Properties Implementation and Canonical Mappings

In the interest of contributing (instead of just
trashing) to the proposed implementation, I wrote 
a simple Perl script to get some counts out of a 
real-world XSL-FO file.

Input: The XSL-FO file produced from a DocBook file
I have left from a dormant project. The perl program 
counts the number of properties in the source file.

PDF size:           130 Pages  // some users have a lot more
FO file size:       1.2M bytes
Properties:         22,815
Unique prop names:  89	    // bounded by the spec
Unique prop values: 2,227   // bounded by the real world

Note that storing the property name and value refs supplied
to the Property constructor will use 45,620 strings. If the
Property implementation employs canonical mapping to ensure
that only one copy of each unique string is stored, then just
over 2,300 strings are required. 

The property strings are given to the Property object
constructor by some path beginning with a SAX parser.
It is reasonable to assume that the SAX parser loses
refs to most of these strings and that the Property
implementation retains the only references to these 
String objects.

How big are String Objects ? 
At least 16 bytes plus storage for characters. 

What does this save us ? 
Probably only about 1,600,000 bytes for this file. 
CPU cost of creating strings is probably similar to 
cost of checking string table for a copy.

What does it buy for us ?
Bounds a source of current Order(n) memory growth. 
It gets us in the habit of using another good technique.

I am all ready thinking along the lines of:
The property lists for these FO's are usually generated by
programs and will be the repeated many times. Perhaps we
could use larger, faster working Property Lists consolidated with
Canonical Mappings to save both time and space.

I am thinking again along the lines of handling properties more
like C++ virtual function table (vTable).
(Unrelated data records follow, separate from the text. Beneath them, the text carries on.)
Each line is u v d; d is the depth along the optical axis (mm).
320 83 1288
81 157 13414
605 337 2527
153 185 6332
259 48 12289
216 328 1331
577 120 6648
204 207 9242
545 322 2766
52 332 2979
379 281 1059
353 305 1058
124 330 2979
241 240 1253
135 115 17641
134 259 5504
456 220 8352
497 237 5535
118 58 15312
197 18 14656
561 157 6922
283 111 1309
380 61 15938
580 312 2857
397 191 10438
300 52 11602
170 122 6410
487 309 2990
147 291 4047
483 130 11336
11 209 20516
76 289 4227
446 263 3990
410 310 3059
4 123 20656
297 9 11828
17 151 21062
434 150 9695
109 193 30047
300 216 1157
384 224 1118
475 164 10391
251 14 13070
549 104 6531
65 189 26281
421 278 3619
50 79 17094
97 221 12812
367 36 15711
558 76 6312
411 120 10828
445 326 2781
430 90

This object is larger
than Peter's ordered Property array, but would be faster. 
That's a reason C++ has fast virtual function dispatching.
-- 
John Austin <jw...@sympatico.ca>

Re: Properties Implementation and Canonical Mappings

Posted by John Austin <jw...@sympatico.ca>.
On Sat, 2003-11-29 at 16:35, J.Pietschmann wrote:
> Darn, racall the last post.
> 
> John Austin wrote:
> > Note that storing the property name and value refs supplied
> > to the Property constructor will use 45,620 strings. If the
> > Property implementation employs canonical mapping to ensure
> > that only one copy of each unique string is stored, then just
> > over 2,300 strings are required. 
> 
> Have a look at String.intern()

Bruce Eckel said not to trust it for some reason. I have 2nd Ed
of "Thinking in Java" and the online one is 3rd Ed so I haven't
found chapter and verse for this yet. 

The only 'bad thing' said about it that I could find quickly was:

http://mindprod.com/jgloss/gotchas.html

The other good thing we can do is .... compare these string refs for
equality.


> J.Pietschmann
-- 
John Austin <jw...@sympatico.ca>

Re: Properties Implementation and Canonical Mappings

Posted by "J.Pietschmann" <j3...@yahoo.de>.
Darn, racall the last post.

John Austin wrote:
> Note that storing the property name and value refs supplied
> to the Property constructor will use 45,620 strings. If the
> Property implementation employs canonical mapping to ensure
> that only one copy of each unique string is stored, then just
> over 2,300 strings are required. 

Have a look at String.intern()


J.Pietschmann



Re: Properties Implementation and Canonical Mappings

Posted by "J.Pietschmann" <j3...@yahoo.de>.
John Austin wrote:
> In the interest of contributing (instead of just
> trashing) to the proposed implementation, I wrote 
> a simple Perl script to get some counts out of a 
> real-world XSL-FO file.
> 
> Input: The XSL-FO file produced from a DocBook file
> I have left from a dormant project. The perl program 
> counts the number of properties in the source file.
> 
> PDF size:           130 Pages  // some users have a lot more
> FO file size:       1.2M bytes
> Properties:         22,815
> Unique prop names:  89	    // bounded by the spec
> Unique prop values: 2,227   // bounded by the real world
> 
> Note that storing the property name and value refs supplied
> to the Property constructor will use 45,620 strings. If the
> Property implementation employs canonical mapping to ensure
> that only one copy of each unique string is stored, then just
> over 2,300 strings are required. 
> 
> The property strings are given to the Property object
> constructor by some path beginning with a SAX parser.
> It is reasonable to assume that the SAX parser loses
> refs to most of these strings and that the Property
> implementation retains the only references to these 
> String objects.
> 
> How big are String Objects ? 
> At least 16 bytes plus storage for characters. 
> 
> What does this save us ? 
> Probably only about 1,600,000 bytes for this file. 
> CPU cost of creating strings is probably similar to 
> cost of checking string table for a copy.
> 
> What does it buy for us ?
> Bounds a source of current Order(n) memory growth. 
> It gets us in the habit of using another good technique.
> 
> I am all ready thinking along the lines of:
> The property lists for these FO's are usually generated by
> programs and will be the repeated many times. Perhaps we
> could use larger, faster working Property Lists consolidated with
> Canonical Mappings to save both time and space.
> 
> I am thinking again along the lines of handling properties more
> like C++ virtual function table (vTable). This object is larger
> than Peter's ordered Property array, but would be faster. 
> That's a reason C++ has fast virtual function dispatching.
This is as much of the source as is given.